There are times when creatives need to tap into their inner magical abilities. Maybe you’ve stalled on your story, you’re slogging through the middle, or you just haven’t had any good ideas lately. It’s time to cast a spell and get your juices flowing again.
How can you do that? Once you’ve slipped into Willow’s skin, think about how you’d cast a spell. What materials would you need? Some spices? Flowers? Essential oils? A special dish or crystal? Where would you cast it? A special room in your home, or maybe a quiet park, a place by the river, or a clearing in the woods?
The key is to get elaborate here. Make a project out of it. When you have everything together and you’re in your location, focus on your problem of the moment. Are your characters in trouble, and you don’t know how to get them out of it? Are you struggling to find time to write and/or market?
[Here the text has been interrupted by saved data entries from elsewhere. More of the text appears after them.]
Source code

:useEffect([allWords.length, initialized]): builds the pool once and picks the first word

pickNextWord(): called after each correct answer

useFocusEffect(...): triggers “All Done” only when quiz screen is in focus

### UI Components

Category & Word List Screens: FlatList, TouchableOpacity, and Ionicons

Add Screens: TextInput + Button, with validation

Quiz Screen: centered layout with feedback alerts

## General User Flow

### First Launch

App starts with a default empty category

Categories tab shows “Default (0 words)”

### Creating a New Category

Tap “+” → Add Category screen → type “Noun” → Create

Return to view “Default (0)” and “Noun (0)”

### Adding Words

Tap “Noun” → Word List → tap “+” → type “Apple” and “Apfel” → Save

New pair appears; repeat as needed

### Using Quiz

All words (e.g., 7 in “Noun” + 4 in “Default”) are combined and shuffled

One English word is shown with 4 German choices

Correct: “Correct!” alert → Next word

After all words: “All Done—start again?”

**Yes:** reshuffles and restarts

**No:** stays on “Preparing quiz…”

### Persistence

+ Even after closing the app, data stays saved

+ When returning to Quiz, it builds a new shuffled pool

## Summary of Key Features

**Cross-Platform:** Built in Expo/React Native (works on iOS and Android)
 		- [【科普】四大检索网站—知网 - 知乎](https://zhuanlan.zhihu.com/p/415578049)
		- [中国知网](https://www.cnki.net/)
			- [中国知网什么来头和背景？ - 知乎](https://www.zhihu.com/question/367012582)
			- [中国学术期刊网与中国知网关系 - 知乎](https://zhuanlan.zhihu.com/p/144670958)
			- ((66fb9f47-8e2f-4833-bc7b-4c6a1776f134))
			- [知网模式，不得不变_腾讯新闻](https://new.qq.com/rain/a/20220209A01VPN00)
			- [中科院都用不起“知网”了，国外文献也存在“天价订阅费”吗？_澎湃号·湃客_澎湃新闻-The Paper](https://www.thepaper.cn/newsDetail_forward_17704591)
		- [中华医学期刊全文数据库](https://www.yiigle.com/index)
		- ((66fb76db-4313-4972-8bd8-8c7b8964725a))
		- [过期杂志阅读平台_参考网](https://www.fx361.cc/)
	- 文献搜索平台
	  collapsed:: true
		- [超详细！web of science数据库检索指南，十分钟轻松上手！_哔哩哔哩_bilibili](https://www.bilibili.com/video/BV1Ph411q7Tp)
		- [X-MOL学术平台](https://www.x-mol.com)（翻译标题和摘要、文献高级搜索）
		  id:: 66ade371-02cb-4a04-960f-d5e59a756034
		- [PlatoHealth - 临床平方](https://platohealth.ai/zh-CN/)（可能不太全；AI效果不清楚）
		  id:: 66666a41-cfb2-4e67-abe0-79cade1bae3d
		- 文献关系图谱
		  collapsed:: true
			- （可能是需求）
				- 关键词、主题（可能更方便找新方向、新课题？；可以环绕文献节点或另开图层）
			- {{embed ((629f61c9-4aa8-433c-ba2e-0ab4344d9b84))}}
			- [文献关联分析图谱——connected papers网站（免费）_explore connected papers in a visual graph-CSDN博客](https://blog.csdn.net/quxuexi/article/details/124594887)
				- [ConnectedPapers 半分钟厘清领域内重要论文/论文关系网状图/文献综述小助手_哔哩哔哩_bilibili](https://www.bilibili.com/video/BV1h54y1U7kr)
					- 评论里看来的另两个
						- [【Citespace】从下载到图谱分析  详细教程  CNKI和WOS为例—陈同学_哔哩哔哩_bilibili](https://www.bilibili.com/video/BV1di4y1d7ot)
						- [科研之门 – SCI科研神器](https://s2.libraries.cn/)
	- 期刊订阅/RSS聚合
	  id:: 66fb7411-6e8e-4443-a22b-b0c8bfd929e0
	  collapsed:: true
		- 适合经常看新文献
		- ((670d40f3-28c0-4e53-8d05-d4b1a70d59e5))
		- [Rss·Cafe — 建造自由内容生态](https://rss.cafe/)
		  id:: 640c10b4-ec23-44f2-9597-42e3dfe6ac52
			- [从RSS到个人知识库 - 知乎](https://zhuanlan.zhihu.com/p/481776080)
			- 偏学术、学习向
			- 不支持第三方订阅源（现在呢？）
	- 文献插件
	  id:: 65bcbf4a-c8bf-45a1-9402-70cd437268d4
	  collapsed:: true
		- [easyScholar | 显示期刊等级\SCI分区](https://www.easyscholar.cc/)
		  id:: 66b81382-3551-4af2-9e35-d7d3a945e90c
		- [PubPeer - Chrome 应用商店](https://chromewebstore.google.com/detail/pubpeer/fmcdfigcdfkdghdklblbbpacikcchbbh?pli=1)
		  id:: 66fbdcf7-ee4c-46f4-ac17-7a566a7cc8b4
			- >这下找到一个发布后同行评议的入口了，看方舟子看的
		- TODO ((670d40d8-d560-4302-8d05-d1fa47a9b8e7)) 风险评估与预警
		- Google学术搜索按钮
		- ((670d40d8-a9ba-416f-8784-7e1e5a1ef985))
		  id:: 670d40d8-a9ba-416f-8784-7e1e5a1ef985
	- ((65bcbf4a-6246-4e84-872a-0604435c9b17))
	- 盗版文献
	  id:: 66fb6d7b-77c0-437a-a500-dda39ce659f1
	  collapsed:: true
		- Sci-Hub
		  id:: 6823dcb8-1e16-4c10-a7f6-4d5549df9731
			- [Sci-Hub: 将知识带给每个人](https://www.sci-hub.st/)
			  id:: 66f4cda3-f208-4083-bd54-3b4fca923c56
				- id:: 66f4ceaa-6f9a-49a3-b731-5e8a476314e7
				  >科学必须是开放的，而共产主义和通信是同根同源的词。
Are you banging your head against a wall with your career and you’re not sure how to move forward?
Write a spell to solve that problem, and then speak it out loud while you light incense, sprinkle spices in a circle, play your special music, draw in the dirt, or strike your crystals together. Use your imagination. Have fun.
Most likely, when you’re done, the whole activity will have jostled your brain enough that you’ll soon notice new ideas popping in that will help you move forward again. Act “as if” you have the magical power you need to succeed, and you will!
Do you have other masks you wear as a writer or artist? Please share your thoughts with our readers.